Em abril de 2000, Ronaldo passou em um hospital de Paris por uma complexa cirurgia de reconstrução do joelho. A previsão para a volta aos gramados dependia da extrema dedicação em um período de recuperação tão sofrido quanto demorado.

Na decisão da Copa do Mundo de 1998, ele deixara o mundo do futebol sem entender o que o realmente o tirou do melhor combate contra a França e tinha então um futuro incerto. Voltar à Seleção Brasileira, a uma nova Copa do Mundo, parecia tarefa para poucos obstinados.

Só que Ronaldo era mais do que um obstinado. O craque, que saiu da cirurgia com a carreira cercada pela incógnita, renasceu para o futebol. Em um processo penoso de recuperação, lutou como poucos em busca do objetivo que alguns amigos, em uma espécie de pacto, traçaram nos dias pós-operação, com ele ainda no hospital:

- Daqui a dois anos, depois da Copa do Mundo, voltaremos a Paris para comemorar o pentacampeonato.

Ele cumpriu a profecia.

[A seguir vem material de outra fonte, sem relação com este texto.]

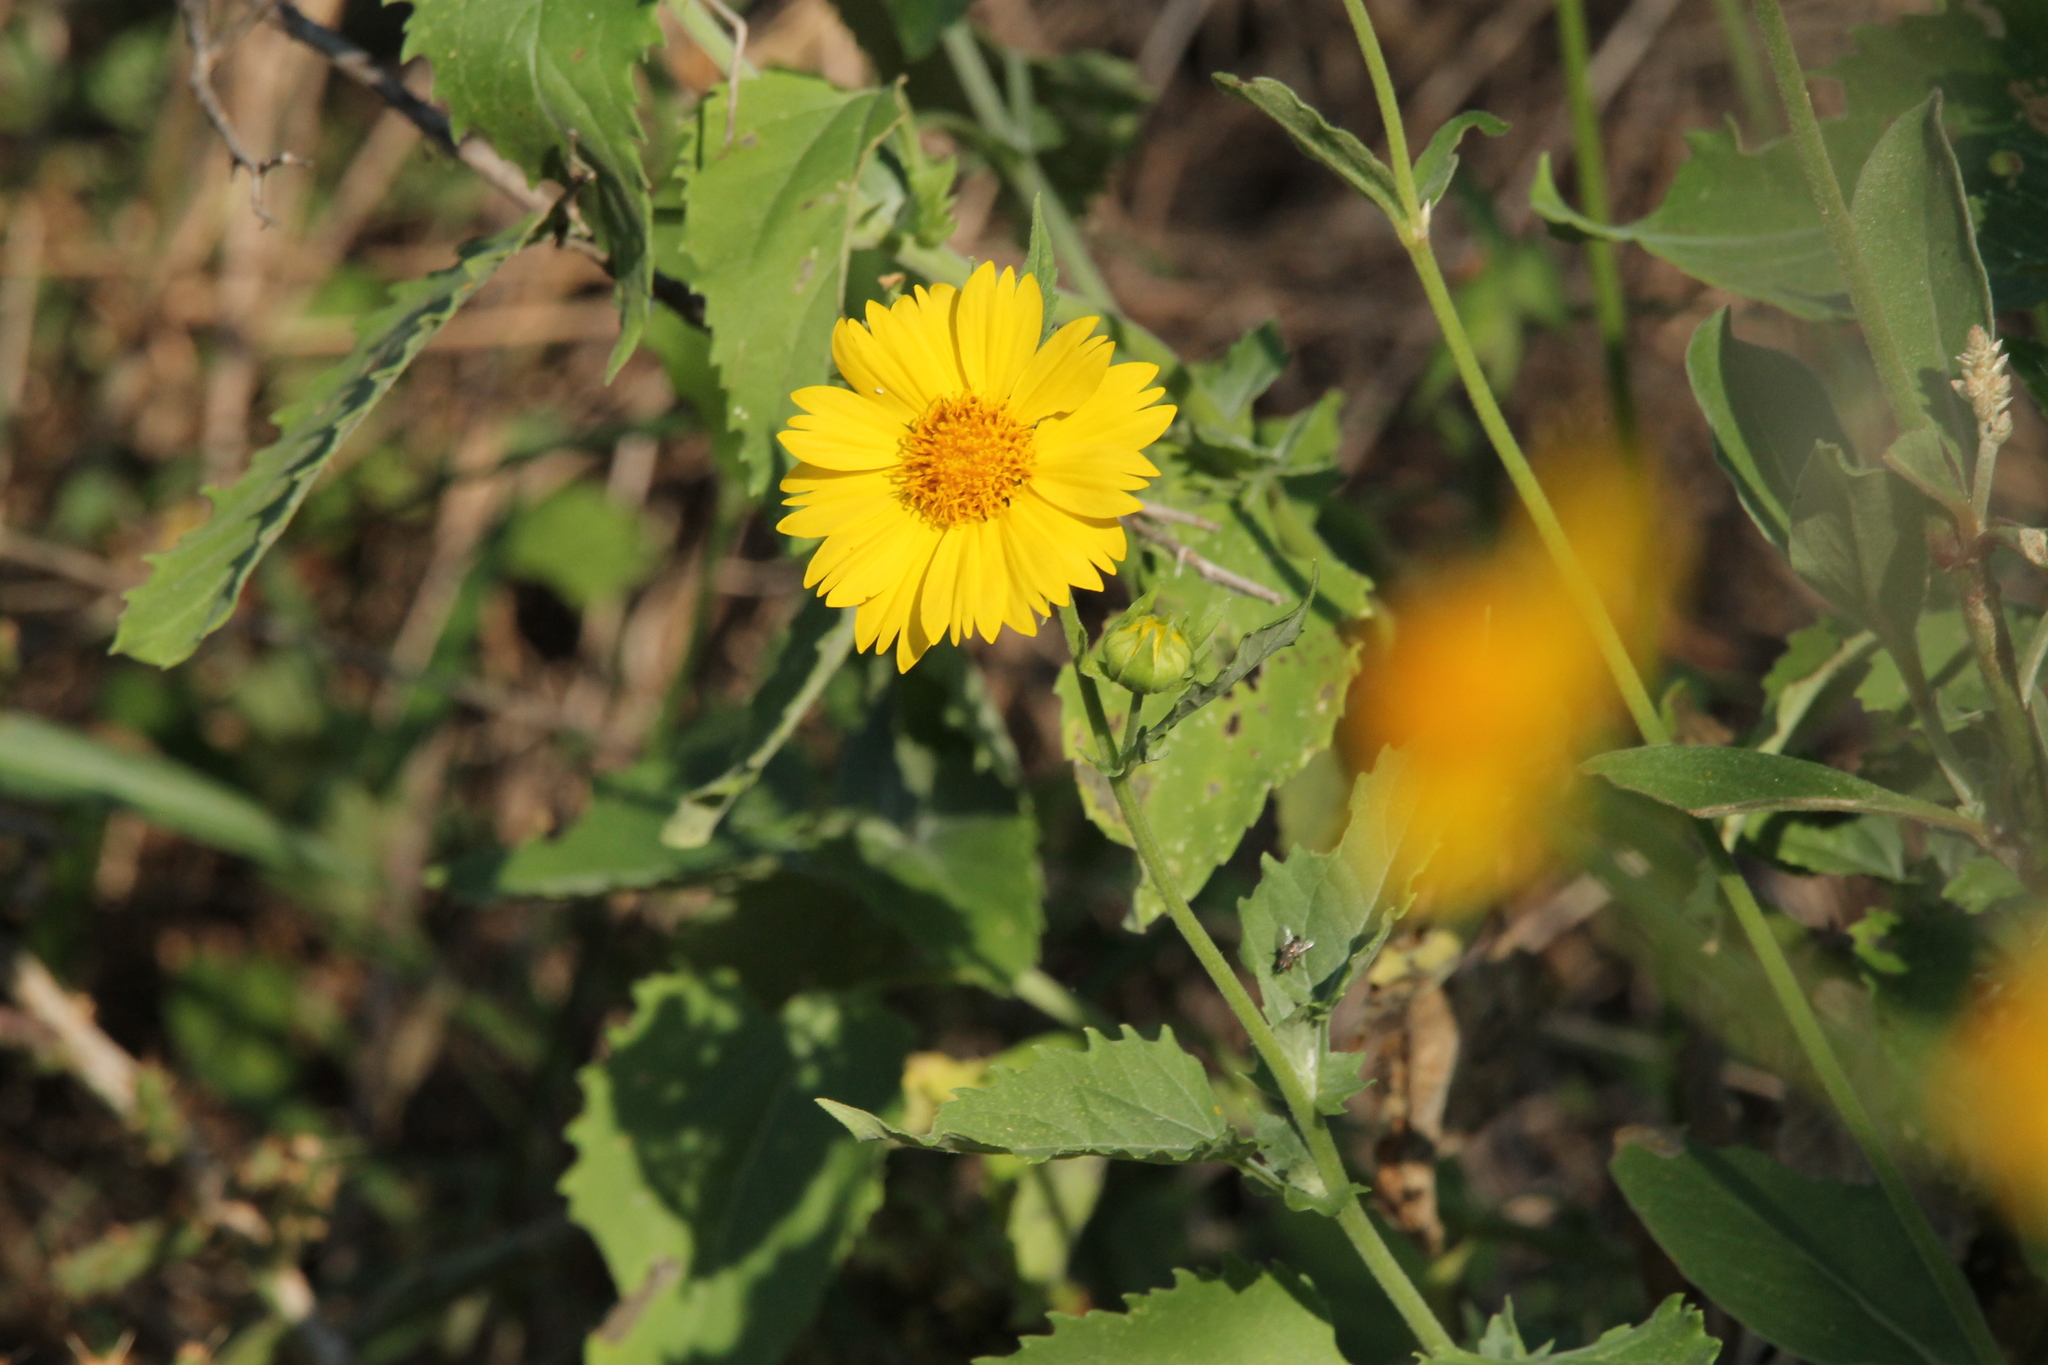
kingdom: Plantae
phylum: Tracheophyta
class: Magnoliopsida
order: Asterales
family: Asteraceae
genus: Verbesina
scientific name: Verbesina encelioides
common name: Golden crownbeard
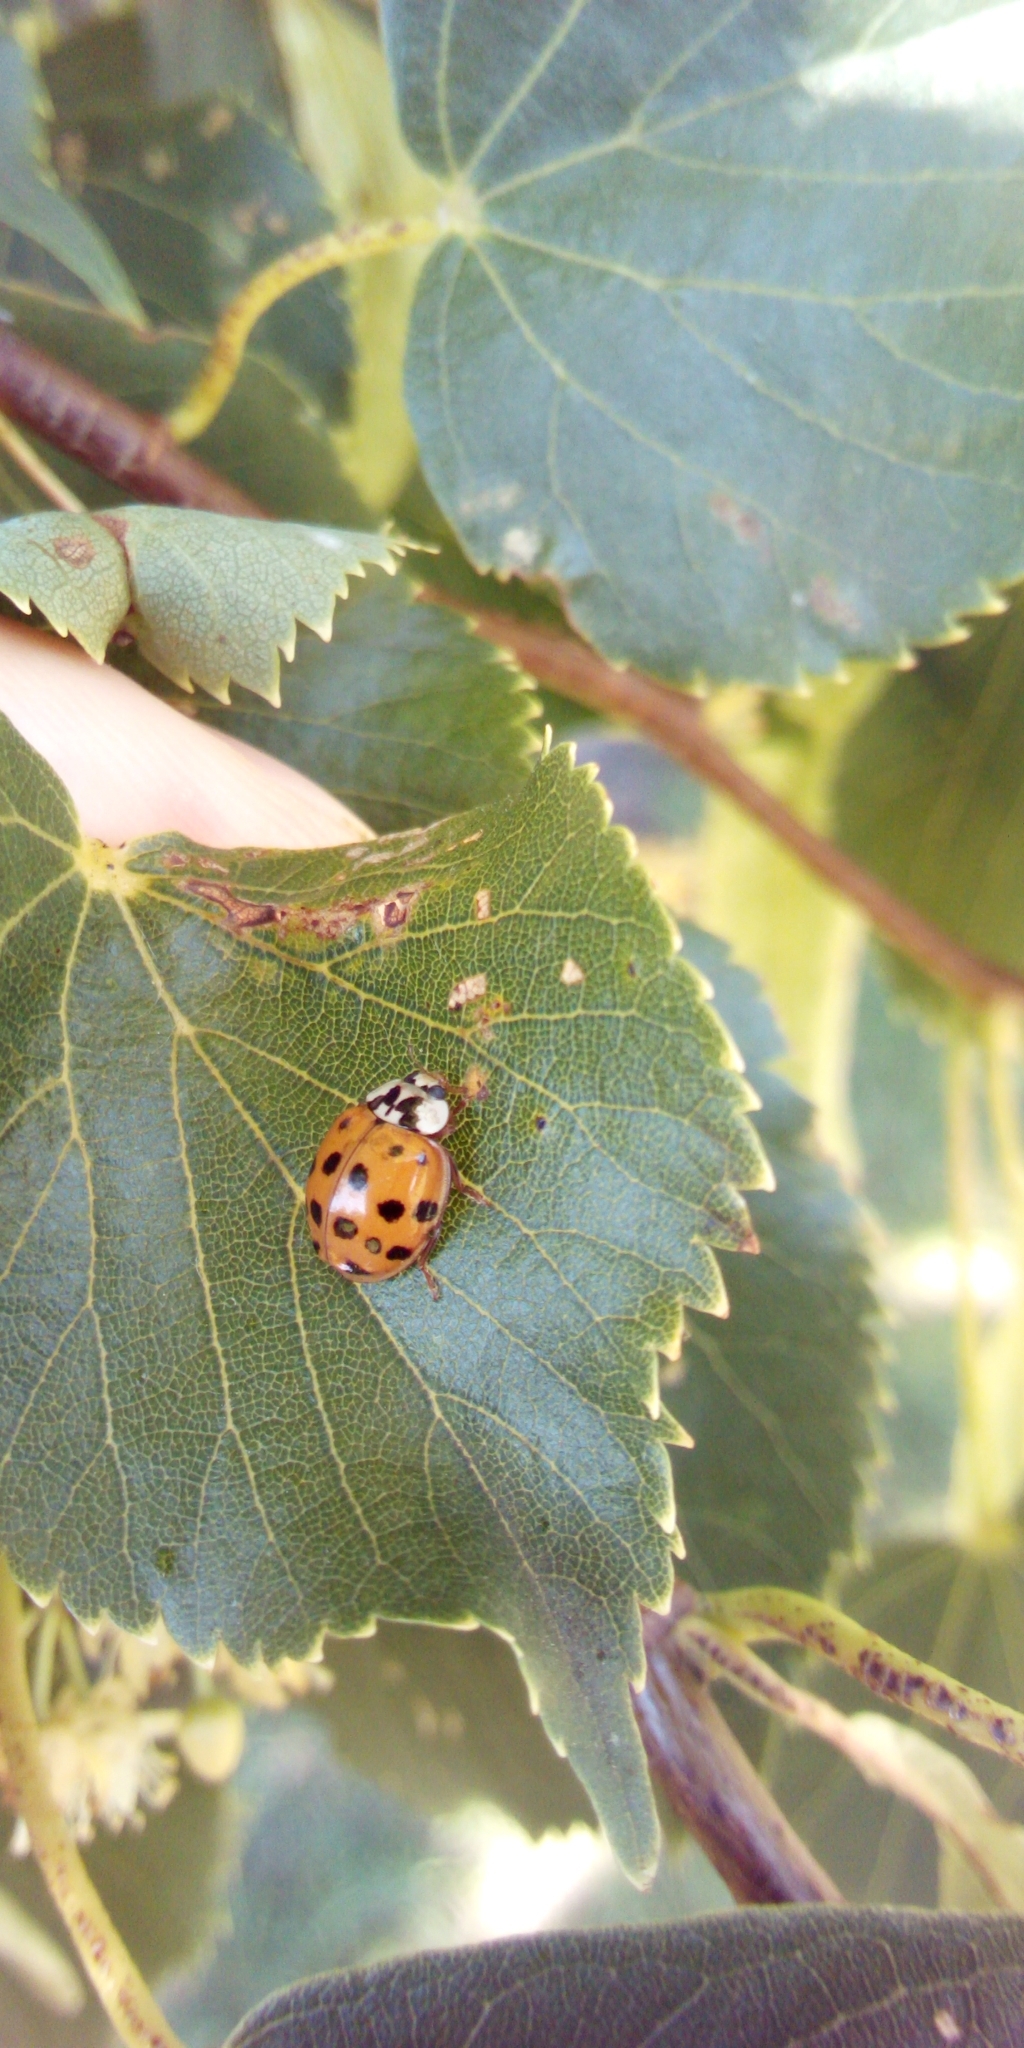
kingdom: Animalia
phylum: Arthropoda
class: Insecta
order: Coleoptera
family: Coccinellidae
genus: Harmonia
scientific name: Harmonia axyridis
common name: Harlequin ladybird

Voltou a jogar em ritmo de fora de série, voltou à Seleção Brasileira e chegou para a disputa da Copa do Mundo da Coréia do Sul-Japão como a maior esperança de gols e da conquista do penta.

Foi o que tratou de fazer, jogo a jogo, até a final do dia 30 de junho de 2002, na vitória de 2 a 0 sobre a Alemanha. Com dois gols no segundo tempo, foi decisivo na missão de devolver ao futebol brasileiro o que lhe era de direito: a melhor seleção, a pentacampeã do mundo, o título.

Como conquista pessoal, saiu consagrado, com uma marca de 12 gols em Copas do Mundo, igualando-se a Pelé como o maior atilheiro do Brasil em Mundiais. Quatro anos depois, na Alemanha, alcançou o que poucos atacantes poderão sonhar: ser o maior artilheiro da história da Copa do Mundo, com 15 gols, um feito igualmente histórico, ultrapassado apenas em 2014 pelo alemão Miroslav Klose.

Ronaldo, o Fenômeno, foi um dos heróis da conquista do pentacampeonato do mundo. A ele, os agradecimentos do torcedor brasileiro.